■ STATED GOAL ■
In the rows below, reproduce every line from the one containing "genus: Kalmia" through the last line of the rows, including both.

__________________________________________________

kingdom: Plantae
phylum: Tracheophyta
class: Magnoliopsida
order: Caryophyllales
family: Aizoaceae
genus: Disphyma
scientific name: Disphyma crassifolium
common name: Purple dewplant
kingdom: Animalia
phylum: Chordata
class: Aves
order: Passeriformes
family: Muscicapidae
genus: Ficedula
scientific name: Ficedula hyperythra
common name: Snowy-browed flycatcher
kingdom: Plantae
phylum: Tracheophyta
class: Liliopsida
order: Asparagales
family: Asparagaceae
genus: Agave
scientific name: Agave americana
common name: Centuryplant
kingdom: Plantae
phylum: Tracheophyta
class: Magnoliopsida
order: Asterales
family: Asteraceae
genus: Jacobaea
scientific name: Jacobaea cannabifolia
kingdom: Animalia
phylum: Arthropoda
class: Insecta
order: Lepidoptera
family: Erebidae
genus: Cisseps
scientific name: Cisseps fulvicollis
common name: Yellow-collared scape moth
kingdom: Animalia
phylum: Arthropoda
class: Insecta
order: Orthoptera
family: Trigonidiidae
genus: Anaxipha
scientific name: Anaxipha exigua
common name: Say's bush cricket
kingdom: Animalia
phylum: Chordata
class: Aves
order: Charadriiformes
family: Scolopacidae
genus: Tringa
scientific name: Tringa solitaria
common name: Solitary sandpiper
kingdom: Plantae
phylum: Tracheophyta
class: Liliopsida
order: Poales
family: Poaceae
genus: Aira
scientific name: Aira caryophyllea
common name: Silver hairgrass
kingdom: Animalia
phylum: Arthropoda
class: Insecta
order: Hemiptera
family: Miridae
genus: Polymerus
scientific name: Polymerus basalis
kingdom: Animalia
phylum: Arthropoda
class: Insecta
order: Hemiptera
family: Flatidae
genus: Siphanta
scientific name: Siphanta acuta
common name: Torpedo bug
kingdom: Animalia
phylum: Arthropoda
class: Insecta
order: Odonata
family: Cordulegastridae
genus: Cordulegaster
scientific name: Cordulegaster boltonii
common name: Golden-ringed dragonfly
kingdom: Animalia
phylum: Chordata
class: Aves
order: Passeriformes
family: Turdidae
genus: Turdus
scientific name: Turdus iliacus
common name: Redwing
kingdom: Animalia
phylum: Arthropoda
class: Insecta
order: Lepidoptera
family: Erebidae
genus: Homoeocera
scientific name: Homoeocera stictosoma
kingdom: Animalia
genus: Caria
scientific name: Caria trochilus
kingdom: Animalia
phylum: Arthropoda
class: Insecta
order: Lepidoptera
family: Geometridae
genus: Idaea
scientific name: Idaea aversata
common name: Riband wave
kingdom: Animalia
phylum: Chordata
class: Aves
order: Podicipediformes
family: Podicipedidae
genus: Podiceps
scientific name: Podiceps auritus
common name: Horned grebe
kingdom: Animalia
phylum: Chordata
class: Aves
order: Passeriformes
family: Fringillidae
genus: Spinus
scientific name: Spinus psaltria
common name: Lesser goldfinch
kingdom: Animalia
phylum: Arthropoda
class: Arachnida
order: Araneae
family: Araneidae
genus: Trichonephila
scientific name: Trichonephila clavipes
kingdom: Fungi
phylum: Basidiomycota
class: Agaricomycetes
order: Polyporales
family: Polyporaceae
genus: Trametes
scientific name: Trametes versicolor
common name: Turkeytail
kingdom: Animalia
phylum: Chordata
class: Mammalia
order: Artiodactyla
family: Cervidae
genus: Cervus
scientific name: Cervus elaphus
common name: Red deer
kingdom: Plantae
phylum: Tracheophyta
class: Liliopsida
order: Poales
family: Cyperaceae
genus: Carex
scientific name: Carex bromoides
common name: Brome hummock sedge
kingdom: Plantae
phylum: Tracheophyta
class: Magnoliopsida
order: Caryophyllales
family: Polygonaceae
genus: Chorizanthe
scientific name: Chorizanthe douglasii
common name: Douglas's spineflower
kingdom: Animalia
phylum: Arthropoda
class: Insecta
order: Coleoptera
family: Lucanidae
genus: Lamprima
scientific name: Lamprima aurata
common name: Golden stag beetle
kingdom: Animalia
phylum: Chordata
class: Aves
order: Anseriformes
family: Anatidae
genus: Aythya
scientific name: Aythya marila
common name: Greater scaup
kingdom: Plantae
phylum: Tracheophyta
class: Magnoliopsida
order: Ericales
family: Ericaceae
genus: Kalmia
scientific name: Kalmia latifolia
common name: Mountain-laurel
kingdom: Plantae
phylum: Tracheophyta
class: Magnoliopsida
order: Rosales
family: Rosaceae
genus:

__________________________________________________

■ EXERCISE SOLUTION ■
genus: Kalmia
scientific name: Kalmia latifolia
common name: Mountain-laurel
kingdom: Plantae
phylum: Tracheophyta
class: Magnoliopsida
order: Rosales
family: Rosaceae
genus:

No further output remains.